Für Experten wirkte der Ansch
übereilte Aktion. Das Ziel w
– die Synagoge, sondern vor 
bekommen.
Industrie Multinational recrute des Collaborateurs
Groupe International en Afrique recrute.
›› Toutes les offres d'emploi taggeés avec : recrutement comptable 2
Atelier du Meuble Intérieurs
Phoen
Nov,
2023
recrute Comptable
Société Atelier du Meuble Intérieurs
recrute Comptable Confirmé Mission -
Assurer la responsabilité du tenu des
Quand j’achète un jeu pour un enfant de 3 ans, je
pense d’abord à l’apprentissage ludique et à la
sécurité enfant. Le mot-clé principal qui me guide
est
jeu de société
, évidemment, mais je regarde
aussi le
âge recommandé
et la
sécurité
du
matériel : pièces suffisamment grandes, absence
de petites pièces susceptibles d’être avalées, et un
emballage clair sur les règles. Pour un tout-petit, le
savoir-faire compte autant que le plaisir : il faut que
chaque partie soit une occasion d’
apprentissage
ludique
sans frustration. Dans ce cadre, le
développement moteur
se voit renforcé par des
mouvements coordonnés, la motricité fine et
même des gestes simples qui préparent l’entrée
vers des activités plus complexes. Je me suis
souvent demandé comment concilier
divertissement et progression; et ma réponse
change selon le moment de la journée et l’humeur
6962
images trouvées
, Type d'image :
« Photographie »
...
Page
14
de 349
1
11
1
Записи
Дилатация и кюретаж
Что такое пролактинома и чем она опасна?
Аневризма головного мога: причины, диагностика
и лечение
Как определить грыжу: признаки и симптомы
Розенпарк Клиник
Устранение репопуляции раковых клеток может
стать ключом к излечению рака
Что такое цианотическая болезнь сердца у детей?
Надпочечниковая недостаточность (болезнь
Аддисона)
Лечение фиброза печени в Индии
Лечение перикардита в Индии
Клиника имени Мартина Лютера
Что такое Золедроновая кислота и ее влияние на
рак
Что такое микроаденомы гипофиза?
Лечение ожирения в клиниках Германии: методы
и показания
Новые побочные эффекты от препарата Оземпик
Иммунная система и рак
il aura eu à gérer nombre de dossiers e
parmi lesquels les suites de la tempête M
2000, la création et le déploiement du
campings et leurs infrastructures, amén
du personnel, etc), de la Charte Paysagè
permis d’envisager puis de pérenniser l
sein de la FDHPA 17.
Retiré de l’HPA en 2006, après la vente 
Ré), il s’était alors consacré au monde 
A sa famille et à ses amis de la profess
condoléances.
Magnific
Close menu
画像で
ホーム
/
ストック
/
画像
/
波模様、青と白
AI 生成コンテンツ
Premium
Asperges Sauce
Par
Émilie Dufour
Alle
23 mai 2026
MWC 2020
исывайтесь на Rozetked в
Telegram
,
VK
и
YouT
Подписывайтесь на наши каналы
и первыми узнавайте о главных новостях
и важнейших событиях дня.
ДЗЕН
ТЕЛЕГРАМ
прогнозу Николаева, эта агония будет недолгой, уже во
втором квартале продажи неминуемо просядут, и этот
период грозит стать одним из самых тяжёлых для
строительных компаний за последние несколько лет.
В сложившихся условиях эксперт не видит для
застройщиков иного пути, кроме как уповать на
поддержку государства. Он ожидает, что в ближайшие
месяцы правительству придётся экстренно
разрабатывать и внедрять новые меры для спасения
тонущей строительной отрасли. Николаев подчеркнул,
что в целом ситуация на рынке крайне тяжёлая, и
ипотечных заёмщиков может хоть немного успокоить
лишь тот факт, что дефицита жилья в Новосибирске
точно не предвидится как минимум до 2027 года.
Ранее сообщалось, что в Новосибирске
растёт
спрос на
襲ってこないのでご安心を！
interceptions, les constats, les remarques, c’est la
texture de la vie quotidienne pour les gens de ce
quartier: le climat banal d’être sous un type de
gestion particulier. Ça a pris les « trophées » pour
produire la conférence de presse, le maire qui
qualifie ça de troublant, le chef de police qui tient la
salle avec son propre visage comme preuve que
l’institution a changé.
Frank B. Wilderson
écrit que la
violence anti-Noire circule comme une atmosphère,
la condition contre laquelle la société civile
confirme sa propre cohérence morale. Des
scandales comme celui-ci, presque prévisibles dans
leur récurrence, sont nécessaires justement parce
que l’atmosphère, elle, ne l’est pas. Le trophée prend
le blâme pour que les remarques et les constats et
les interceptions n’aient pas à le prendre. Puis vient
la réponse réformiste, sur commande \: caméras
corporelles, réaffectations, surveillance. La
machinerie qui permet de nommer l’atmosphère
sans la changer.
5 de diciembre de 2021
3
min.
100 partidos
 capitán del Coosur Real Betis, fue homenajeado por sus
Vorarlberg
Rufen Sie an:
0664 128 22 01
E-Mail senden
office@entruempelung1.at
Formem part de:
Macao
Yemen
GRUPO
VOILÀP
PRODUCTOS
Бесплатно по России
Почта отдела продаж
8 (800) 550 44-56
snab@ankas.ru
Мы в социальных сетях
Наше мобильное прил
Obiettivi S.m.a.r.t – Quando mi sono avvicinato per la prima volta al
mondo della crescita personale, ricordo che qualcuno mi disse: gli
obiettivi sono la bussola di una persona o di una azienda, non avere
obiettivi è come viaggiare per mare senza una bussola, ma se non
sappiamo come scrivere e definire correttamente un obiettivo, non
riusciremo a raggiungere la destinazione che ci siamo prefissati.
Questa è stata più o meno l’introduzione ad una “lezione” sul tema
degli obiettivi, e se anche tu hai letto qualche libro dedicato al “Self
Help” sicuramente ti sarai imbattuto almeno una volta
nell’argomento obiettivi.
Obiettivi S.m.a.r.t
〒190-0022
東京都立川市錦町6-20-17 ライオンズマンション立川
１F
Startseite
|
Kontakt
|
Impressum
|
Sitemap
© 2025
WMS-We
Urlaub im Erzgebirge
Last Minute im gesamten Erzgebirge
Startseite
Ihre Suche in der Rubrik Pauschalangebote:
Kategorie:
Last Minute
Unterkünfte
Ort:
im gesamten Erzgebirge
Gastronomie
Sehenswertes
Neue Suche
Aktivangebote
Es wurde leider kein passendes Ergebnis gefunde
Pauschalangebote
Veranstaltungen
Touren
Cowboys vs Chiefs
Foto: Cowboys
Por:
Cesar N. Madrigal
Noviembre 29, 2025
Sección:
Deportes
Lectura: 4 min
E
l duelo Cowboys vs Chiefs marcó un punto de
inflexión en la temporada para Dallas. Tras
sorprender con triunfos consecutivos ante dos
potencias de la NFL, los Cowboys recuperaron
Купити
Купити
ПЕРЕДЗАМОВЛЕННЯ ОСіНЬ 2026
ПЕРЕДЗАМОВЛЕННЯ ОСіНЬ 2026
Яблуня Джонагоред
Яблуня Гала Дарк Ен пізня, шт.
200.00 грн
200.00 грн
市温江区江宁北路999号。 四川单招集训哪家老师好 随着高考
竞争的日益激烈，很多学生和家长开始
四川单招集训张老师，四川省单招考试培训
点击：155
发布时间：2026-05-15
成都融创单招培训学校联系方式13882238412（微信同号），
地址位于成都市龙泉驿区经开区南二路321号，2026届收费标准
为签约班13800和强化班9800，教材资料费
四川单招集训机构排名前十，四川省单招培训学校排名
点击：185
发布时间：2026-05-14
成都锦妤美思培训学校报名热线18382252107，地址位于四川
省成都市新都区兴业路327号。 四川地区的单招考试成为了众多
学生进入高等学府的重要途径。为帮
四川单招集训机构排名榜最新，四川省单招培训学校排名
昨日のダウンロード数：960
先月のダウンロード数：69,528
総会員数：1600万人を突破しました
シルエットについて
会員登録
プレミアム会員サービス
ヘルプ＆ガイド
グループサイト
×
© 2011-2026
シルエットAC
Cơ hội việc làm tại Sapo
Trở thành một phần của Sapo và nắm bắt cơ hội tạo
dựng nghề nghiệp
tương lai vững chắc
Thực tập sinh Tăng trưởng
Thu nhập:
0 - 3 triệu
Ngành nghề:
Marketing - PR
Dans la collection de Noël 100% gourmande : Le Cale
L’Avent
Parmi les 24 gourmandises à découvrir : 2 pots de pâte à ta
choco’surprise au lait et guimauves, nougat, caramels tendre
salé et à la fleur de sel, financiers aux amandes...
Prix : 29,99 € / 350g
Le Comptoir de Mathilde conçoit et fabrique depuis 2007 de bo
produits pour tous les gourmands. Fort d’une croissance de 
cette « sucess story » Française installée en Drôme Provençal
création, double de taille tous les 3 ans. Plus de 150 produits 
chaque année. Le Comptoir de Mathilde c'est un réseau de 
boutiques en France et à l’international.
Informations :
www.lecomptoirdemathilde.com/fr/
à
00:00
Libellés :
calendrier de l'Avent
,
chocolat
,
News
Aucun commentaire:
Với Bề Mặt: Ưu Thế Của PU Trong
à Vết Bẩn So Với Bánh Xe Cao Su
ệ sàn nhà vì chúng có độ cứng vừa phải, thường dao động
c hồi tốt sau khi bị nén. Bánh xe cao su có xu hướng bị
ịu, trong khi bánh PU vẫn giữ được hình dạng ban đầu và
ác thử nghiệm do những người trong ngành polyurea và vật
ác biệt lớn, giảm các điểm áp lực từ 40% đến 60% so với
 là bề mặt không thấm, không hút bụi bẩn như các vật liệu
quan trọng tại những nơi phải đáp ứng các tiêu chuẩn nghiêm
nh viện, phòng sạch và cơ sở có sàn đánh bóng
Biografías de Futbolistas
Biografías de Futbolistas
━━━━━━
● WHAT YOU HAVE TO DO
In the data above, retype exactly and only the lines between the one holding "du personnel, etc), de la Charte Paysagè" and the one holding "ипотечных заёмщиков может", inclusive.

● RESULT FOR THIS EXERCISE
du personnel, etc), de la Charte Paysagè
permis d’envisager puis de pérenniser l
sein de la FDHPA 17.
Retiré de l’HPA en 2006, après la vente 
Ré), il s’était alors consacré au monde 
A sa famille et à ses amis de la profess
condoléances.
Magnific
Close menu
画像で
ホーム
/
ストック
/
画像
/
波模様、青と白
AI 生成コンテンツ
Premium
Asperges Sauce
Par
Émilie Dufour
Alle
23 mai 2026
MWC 2020
исывайтесь на Rozetked в
Telegram
,
VK
и
YouT
Подписывайтесь на наши каналы
и первыми узнавайте о главных новостях
и важнейших событиях дня.
ДЗЕН
ТЕЛЕГРАМ
прогнозу Николаева, эта агония будет недолгой, уже во
втором квартале продажи неминуемо просядут, и этот
период грозит стать одним из самых тяжёлых для
строительных компаний за последние несколько лет.
В сложившихся условиях эксперт не видит для
застройщиков иного пути, кроме как уповать на
поддержку государства. Он ожидает, что в ближайшие
месяцы правительству придётся экстренно
разрабатывать и внедрять новые меры для спасения
тонущей строительной отрасли. Николаев подчеркнул,
что в целом ситуация на рынке крайне тяжёлая, и
ипотечных заёмщиков может хоть немного успокоить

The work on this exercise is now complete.